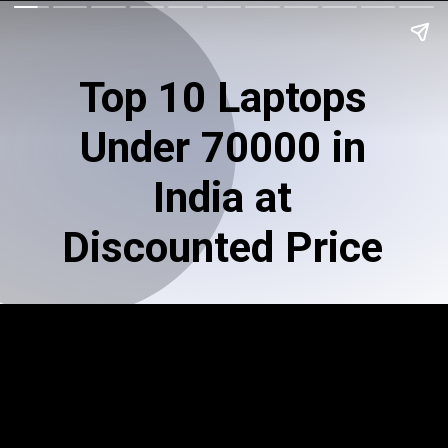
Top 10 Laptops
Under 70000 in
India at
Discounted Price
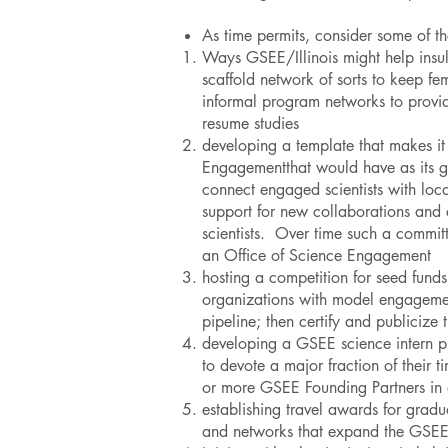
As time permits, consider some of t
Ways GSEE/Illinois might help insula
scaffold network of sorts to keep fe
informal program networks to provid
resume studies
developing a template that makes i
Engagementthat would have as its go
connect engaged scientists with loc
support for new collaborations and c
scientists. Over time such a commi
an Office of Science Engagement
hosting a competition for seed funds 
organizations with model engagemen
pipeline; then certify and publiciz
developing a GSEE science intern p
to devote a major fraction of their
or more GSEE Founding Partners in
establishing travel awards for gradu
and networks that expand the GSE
...
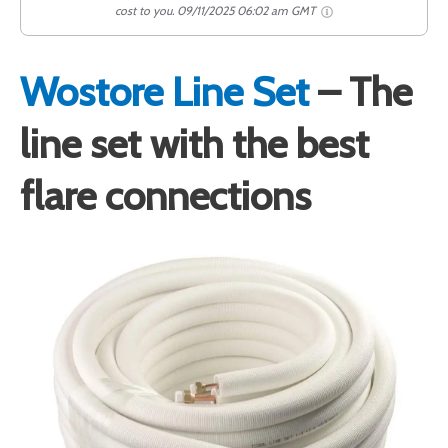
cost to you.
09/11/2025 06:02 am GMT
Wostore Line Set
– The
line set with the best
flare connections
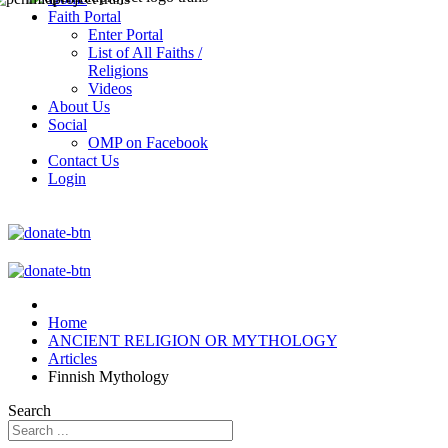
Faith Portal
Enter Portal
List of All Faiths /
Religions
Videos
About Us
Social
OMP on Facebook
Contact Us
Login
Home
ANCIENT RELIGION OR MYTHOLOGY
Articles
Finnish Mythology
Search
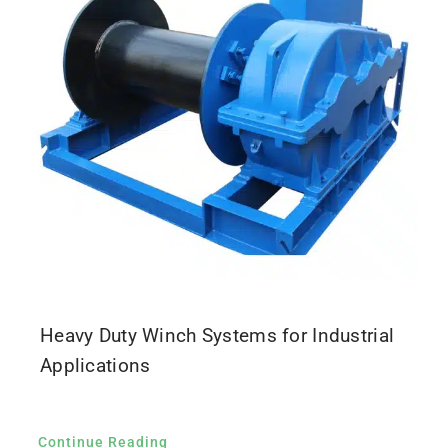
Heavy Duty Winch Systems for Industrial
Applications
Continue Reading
...
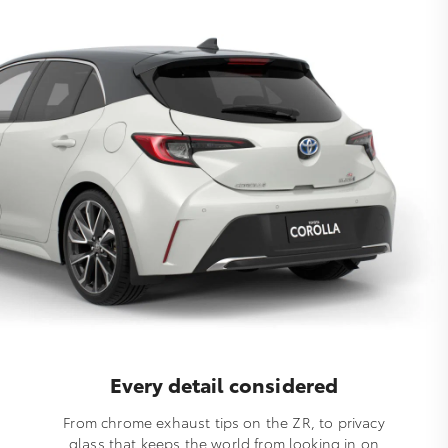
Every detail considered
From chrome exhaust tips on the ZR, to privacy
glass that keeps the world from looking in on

**What is needed**
Write out only the lines that run from the line containing "to devote a major fraction of their" through the line containing "and networks that expand the GSE", both included, exactly as they appear above.

**Expected answer**
to devote a major fraction of their
or more GSEE Founding Partners in
establishing travel awards for gradu
and networks that expand the GSE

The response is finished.